QA Infrastructure: For example, QA Startups can integrate Droidrun to offer "AI-powered mobile testing" to their customers. Instead of manually writing test scripts, QA teams just describe what they want to test in natural language, and our agents execute across real devices. We're seeing testing companies add mobile AI capabilities to their platforms in weeks, not years. We also discovered that our cloud infrastructure is what a lot of companies can use to scale up and decrease costs.
RPA Platform Extensions: Major automation platforms could integrate Droidrun to extend their desktop workflows to mobile. Imagine a business process that starts in Salesforce, moves to email, then needs to update a mobile-only app - that final step was impossible before. Now RPA providers can offer end-to-end automation that includes mobile.
What's interesting is that we're often faster and more reliable than desktop automation. Desktop RPA deals with complex browser environments, bot detection systems, and constant UI changes. Mobile apps are more predictable; they have consistent UI patterns and fewer anti-automation measures. Our structured text approach bypasses the visual complexity that slows down desktop automation.
Agent Framework Infrastructure: LangChain, CrewAI, and AutoGen are integrating Droidrun so their agents can execute mobile actions. Developers building AI assistants can now say "and also handle mobile workflows" without building mobile automation from scratch.
Enterprise Automation APIs: Companies in fintech and logistics could use our APIs to automate mobile-only business processes. One financial services company built an automated compliance system that verifies transactions across 12 different banking apps - something that was previously 100% manual.

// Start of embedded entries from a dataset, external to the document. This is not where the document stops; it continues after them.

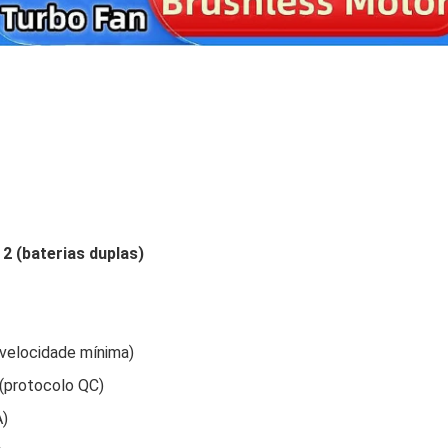
2 (baterias duplas)
 velocidade mínima)
(protocolo QC)
A)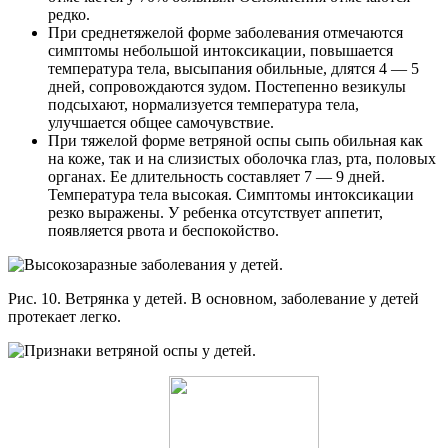
редко.
При среднетяжелой форме заболевания отмечаются
симптомы небольшой интоксикации, повышается
температура тела, высыпания обильные, длятся 4 — 5
дней, сопровождаются зудом. Постепенно везикулы
подсыхают, нормализуется температура тела,
улучшается общее самочувствие.
При тяжелой форме ветряной оспы сыпь обильная как
на коже, так и на слизистых оболочка глаз, рта, половых
органах. Ее длительность составляет 7 — 9 дней.
Температура тела высокая. Симптомы интоксикации
резко выражены. У ребенка отсутствует аппетит,
появляется рвота и беспокойство.
Рис. 10. Ветрянка у детей. В основном, заболевание у детей
протекает легко.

Developer Tool Platforms: Testing and monitoring platforms are white-labeling our technology to offer "mobile AI agents" as a feature. They focus on their core product, and we handle the complex mobile execution layer.
The pattern is clear: everyone wants mobile AI capabilities, but building reliable mobile automation is incredibly hard. We're the infrastructure layer that lets other companies ship mobile AI features without spending years solving the core execution problem.
Mobile is notoriously locked down, especially iOS. How are you handling the technical challenges of cross-platform support?
We already support iOS in private beta, but you're right - iOS is more restrictive. We had to work around stricter sandboxing and app store limitations.
Our approach is hybrid: Android for open experimentation and rapid iteration, iOS for enterprise integrations where we can work within corporate device management systems.
The key insight is that enterprises want this capability badly enough to work within platform constraints. Long-term, we're building toward a unified cross-platform runtime that's open, fast, and production-ready.
Where do you see the biggest opportunities for Droidrun in the next 2-3 years?
Short-term: High-friction industries where APIs don't exist or fall short - fintech, healthcare, logistics. These sectors run on mobile apps but lack automation infrastructure. Banks need to verify payouts, hospitals need to update patient records, logistics companies need to track shipments - all through mobile apps.
Long-term: We're building toward a world where mobile becomes an agentic operating system. Instead of opening ten apps to book a business trip, you express intent and agents execute across your entire mobile ecosystem.
The market timing is perfect - AI agents are exploding, mobile usage is dominant, but the two haven't connected yet. We're building that bridge.
You've raised €2.2M in a challenging funding environment. How are you planning to use this capital?
Three priorities:
Team expansion. Growing our core engineering team to ship faster.
Cloud infrastructure. Launching managed runtimes for Android and iOS so developers & enterprises can deploy at scale.
Ecosystem growth. Deep integrations with agent frameworks and developer tools, plus early proof-of-concept products.
The key is staying open-source at the core. That's what drove our initial traction, and it's how we'll build the ecosystem. The funding lets us accelerate without compromising on that developer-first approach.